Repeat the entries shown below with every word and mark intact.
· · · · · · ·
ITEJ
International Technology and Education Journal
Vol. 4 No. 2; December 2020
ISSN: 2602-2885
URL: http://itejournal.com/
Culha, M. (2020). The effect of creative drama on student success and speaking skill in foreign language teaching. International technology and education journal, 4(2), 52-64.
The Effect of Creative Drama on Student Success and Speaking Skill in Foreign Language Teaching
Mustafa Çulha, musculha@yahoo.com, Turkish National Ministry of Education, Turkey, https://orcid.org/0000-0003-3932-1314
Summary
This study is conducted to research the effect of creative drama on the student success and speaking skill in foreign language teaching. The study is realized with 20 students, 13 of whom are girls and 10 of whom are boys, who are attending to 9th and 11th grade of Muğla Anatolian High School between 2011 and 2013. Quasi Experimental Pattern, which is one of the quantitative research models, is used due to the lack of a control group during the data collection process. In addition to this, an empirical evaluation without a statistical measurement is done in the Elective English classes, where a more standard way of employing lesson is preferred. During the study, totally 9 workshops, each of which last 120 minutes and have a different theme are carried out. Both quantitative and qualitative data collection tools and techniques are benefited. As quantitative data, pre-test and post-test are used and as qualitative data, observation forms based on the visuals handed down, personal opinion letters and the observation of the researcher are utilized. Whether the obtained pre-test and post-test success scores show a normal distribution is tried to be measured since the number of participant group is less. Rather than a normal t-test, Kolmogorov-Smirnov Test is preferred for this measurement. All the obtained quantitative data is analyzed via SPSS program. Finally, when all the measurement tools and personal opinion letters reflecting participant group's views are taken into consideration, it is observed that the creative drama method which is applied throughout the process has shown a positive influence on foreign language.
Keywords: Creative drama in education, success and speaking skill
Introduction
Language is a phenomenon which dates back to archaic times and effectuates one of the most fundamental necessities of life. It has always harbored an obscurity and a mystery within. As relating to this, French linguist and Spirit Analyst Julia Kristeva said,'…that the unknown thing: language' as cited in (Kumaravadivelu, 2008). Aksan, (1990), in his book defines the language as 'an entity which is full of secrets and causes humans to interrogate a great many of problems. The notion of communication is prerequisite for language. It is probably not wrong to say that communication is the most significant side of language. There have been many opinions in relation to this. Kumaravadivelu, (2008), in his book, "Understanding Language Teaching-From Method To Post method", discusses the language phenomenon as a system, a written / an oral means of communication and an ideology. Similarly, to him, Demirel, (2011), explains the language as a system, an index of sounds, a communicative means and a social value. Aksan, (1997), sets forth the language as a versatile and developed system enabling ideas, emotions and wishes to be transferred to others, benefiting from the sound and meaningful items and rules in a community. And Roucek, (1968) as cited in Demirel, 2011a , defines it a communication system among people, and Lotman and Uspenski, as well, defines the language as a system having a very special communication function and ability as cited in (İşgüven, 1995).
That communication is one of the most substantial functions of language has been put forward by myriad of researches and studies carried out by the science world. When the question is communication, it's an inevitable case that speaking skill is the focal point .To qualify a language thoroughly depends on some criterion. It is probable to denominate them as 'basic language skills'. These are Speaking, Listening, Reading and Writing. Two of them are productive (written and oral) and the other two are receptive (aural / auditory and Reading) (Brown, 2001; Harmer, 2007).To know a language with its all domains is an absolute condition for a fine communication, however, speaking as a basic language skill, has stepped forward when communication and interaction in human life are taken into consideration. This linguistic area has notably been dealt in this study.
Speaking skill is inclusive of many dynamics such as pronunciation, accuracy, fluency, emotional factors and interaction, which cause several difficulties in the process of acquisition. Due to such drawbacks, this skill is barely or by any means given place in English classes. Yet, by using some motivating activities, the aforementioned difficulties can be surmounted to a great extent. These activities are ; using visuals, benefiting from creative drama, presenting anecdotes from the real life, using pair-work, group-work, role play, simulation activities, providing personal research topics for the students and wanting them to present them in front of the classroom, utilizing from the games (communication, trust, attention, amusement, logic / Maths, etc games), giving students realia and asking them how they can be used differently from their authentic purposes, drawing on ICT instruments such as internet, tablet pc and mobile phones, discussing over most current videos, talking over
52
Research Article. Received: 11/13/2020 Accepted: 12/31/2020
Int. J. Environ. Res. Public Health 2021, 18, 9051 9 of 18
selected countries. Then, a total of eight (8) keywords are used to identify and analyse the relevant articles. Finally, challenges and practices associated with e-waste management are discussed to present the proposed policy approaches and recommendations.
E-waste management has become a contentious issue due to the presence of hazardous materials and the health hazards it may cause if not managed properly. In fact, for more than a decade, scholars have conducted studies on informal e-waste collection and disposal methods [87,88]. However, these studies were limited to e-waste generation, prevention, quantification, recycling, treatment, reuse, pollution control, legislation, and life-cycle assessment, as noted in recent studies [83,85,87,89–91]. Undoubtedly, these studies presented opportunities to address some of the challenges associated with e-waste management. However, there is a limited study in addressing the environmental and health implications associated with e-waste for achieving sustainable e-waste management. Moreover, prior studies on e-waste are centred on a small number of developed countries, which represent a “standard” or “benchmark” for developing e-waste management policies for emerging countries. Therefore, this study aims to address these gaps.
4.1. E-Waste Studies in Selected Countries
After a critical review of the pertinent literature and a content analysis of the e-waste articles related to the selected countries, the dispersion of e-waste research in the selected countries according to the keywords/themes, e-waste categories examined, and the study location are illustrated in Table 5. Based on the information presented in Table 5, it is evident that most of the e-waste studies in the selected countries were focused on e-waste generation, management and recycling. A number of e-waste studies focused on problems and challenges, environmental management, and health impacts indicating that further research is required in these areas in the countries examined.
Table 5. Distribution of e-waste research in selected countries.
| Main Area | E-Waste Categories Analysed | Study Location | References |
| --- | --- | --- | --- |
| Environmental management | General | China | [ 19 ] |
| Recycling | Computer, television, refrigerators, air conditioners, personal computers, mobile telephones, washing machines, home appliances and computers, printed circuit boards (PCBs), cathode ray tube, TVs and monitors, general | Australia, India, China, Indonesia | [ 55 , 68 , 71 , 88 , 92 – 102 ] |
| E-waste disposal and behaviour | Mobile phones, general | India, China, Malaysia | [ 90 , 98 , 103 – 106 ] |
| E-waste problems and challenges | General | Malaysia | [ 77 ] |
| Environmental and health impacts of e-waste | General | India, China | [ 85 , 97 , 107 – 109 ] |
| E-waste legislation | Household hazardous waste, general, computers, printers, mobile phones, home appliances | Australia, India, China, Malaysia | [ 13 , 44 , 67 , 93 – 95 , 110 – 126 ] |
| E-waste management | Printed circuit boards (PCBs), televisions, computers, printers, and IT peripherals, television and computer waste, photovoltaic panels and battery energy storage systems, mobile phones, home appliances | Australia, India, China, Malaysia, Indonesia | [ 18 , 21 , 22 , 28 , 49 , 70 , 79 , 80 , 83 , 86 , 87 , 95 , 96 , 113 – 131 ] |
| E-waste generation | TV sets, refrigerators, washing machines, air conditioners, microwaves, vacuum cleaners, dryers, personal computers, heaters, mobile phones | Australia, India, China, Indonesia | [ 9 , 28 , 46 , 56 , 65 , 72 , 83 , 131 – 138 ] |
· · · · · · ·
## WORKED SOLUTION:
ITEJ
International Technology and Education Journal
Vol. 4 No. 2; December 2020
ISSN: 2602-2885
URL: http://itejournal.com/
Culha, M. (2020). The effect of creative drama on student success and speaking skill in foreign language teaching. International technology and education journal, 4(2), 52-64.
The Effect of Creative Drama on Student Success and Speaking Skill in Foreign Language Teaching
Mustafa Çulha, musculha@yahoo.com, Turkish National Ministry of Education, Turkey, https://orcid.org/0000-0003-3932-1314
Summary
This study is conducted to research the effect of creative drama on the student success and speaking skill in foreign language teaching. The study is realized with 20 students, 13 of whom are girls and 10 of whom are boys, who are attending to 9th and 11th grade of Muğla Anatolian High School between 2011 and 2013. Quasi Experimental Pattern, which is one of the quantitative research models, is used due to the lack of a control group during the data collection process. In addition to this, an empirical evaluation without a statistical measurement is done in the Elective English classes, where a more standard way of employing lesson is preferred. During the study, totally 9 workshops, each of which last 120 minutes and have a different theme are carried out. Both quantitative and qualitative data collection tools and techniques are benefited. As quantitative data, pre-test and post-test are used and as qualitative data, observation forms based on the visuals handed down, personal opinion letters and the observation of the researcher are utilized. Whether the obtained pre-test and post-test success scores show a normal distribution is tried to be measured since the number of participant group is less. Rather than a normal t-test, Kolmogorov-Smirnov Test is preferred for this measurement. All the obtained quantitative data is analyzed via SPSS program. Finally, when all the measurement tools and personal opinion letters reflecting participant group's views are taken into consideration, it is observed that the creative drama method which is applied throughout the process has shown a positive influence on foreign language.
Keywords: Creative drama in education, success and speaking skill
Introduction
Language is a phenomenon which dates back to archaic times and effectuates one of the most fundamental necessities of life. It has always harbored an obscurity and a mystery within. As relating to this, French linguist and Spirit Analyst Julia Kristeva said,'…that the unknown thing: language' as cited in (Kumaravadivelu, 2008). Aksan, (1990), in his book defines the language as 'an entity which is full of secrets and causes humans to interrogate a great many of problems. The notion of communication is prerequisite for language. It is probably not wrong to say that communication is the most significant side of language. There have been many opinions in relation to this. Kumaravadivelu, (2008), in his book, "Understanding Language Teaching-From Method To Post method", discusses the language phenomenon as a system, a written / an oral means of communication and an ideology. Similarly, to him, Demirel, (2011), explains the language as a system, an index of sounds, a communicative means and a social value. Aksan, (1997), sets forth the language as a versatile and developed system enabling ideas, emotions and wishes to be transferred to others, benefiting from the sound and meaningful items and rules in a community. And Roucek, (1968) as cited in Demirel, 2011a , defines it a communication system among people, and Lotman and Uspenski, as well, defines the language as a system having a very special communication function and ability as cited in (İşgüven, 1995).
That communication is one of the most substantial functions of language has been put forward by myriad of researches and studies carried out by the science world. When the question is communication, it's an inevitable case that speaking skill is the focal point .To qualify a language thoroughly depends on some criterion. It is probable to denominate them as 'basic language skills'. These are Speaking, Listening, Reading and Writing. Two of them are productive (written and oral) and the other two are receptive (aural / auditory and Reading) (Brown, 2001; Harmer, 2007).To know a language with its all domains is an absolute condition for a fine communication, however, speaking as a basic language skill, has stepped forward when communication and interaction in human life are taken into consideration. This linguistic area has notably been dealt in this study.
Speaking skill is inclusive of many dynamics such as pronunciation, accuracy, fluency, emotional factors and interaction, which cause several difficulties in the process of acquisition. Due to such drawbacks, this skill is barely or by any means given place in English classes. Yet, by using some motivating activities, the aforementioned difficulties can be surmounted to a great extent. These activities are ; using visuals, benefiting from creative drama, presenting anecdotes from the real life, using pair-work, group-work, role play, simulation activities, providing personal research topics for the students and wanting them to present them in front of the classroom, utilizing from the games (communication, trust, attention, amusement, logic / Maths, etc games), giving students realia and asking them how they can be used differently from their authentic purposes, drawing on ICT instruments such as internet, tablet pc and mobile phones, discussing over most current videos, talking over
52
Research Article. Received: 11/13/2020 Accepted: 12/31/2020
Int. J. Environ. Res. Public Health 2021, 18, 9051 9 of 18
selected countries. Then, a total of eight (8) keywords are used to identify and analyse the relevant articles. Finally, challenges and practices associated with e-waste management are discussed to present the proposed policy approaches and recommendations.
E-waste management has become a contentious issue due to the presence of hazardous materials and the health hazards it may cause if not managed properly. In fact, for more than a decade, scholars have conducted studies on informal e-waste collection and disposal methods [87,88]. However, these studies were limited to e-waste generation, prevention, quantification, recycling, treatment, reuse, pollution control, legislation, and life-cycle assessment, as noted in recent studies [83,85,87,89–91]. Undoubtedly, these studies presented opportunities to address some of the challenges associated with e-waste management. However, there is a limited study in addressing the environmental and health implications associated with e-waste for achieving sustainable e-waste management. Moreover, prior studies on e-waste are centred on a small number of developed countries, which represent a “standard” or “benchmark” for developing e-waste management policies for emerging countries. Therefore, this study aims to address these gaps.
4.1. E-Waste Studies in Selected Countries
After a critical review of the pertinent literature and a content analysis of the e-waste articles related to the selected countries, the dispersion of e-waste research in the selected countries according to the keywords/themes, e-waste categories examined, and the study location are illustrated in Table 5. Based on the information presented in Table 5, it is evident that most of the e-waste studies in the selected countries were focused on e-waste generation, management and recycling. A number of e-waste studies focused on problems and challenges, environmental management, and health impacts indicating that further research is required in these areas in the countries examined.
Table 5. Distribution of e-waste research in selected countries.
| Main Area | E-Waste Categories Analysed | Study Location | References |
| --- | --- | --- | --- |
| Environmental management | General | China | [ 19 ] |
| Recycling | Computer, television, refrigerators, air conditioners, personal computers, mobile telephones, washing machines, home appliances and computers, printed circuit boards (PCBs), cathode ray tube, TVs and monitors, general | Australia, India, China, Indonesia | [ 55 , 68 , 71 , 88 , 92 – 102 ] |
| E-waste disposal and behaviour | Mobile phones, general | India, China, Malaysia | [ 90 , 98 , 103 – 106 ] |
| E-waste problems and challenges | General | Malaysia | [ 77 ] |
| Environmental and health impacts of e-waste | General | India, China | [ 85 , 97 , 107 – 109 ] |
| E-waste legislation | Household hazardous waste, general, computers, printers, mobile phones, home appliances | Australia, India, China, Malaysia | [ 13 , 44 , 67 , 93 – 95 , 110 – 126 ] |
| E-waste management | Printed circuit boards (PCBs), televisions, computers, printers, and IT peripherals, television and computer waste, photovoltaic panels and battery energy storage systems, mobile phones, home appliances | Australia, India, China, Malaysia, Indonesia | [ 18 , 21 , 22 , 28 , 49 , 70 , 79 , 80 , 83 , 86 , 87 , 95 , 96 , 113 – 131 ] |
| E-waste generation | TV sets, refrigerators, washing machines, air conditioners, microwaves, vacuum cleaners, dryers, personal computers, heaters, mobile phones | Australia, India, China, Indonesia | [ 9 , 28 , 46 , 56 , 65 , 72 , 83 , 131 – 138 ] |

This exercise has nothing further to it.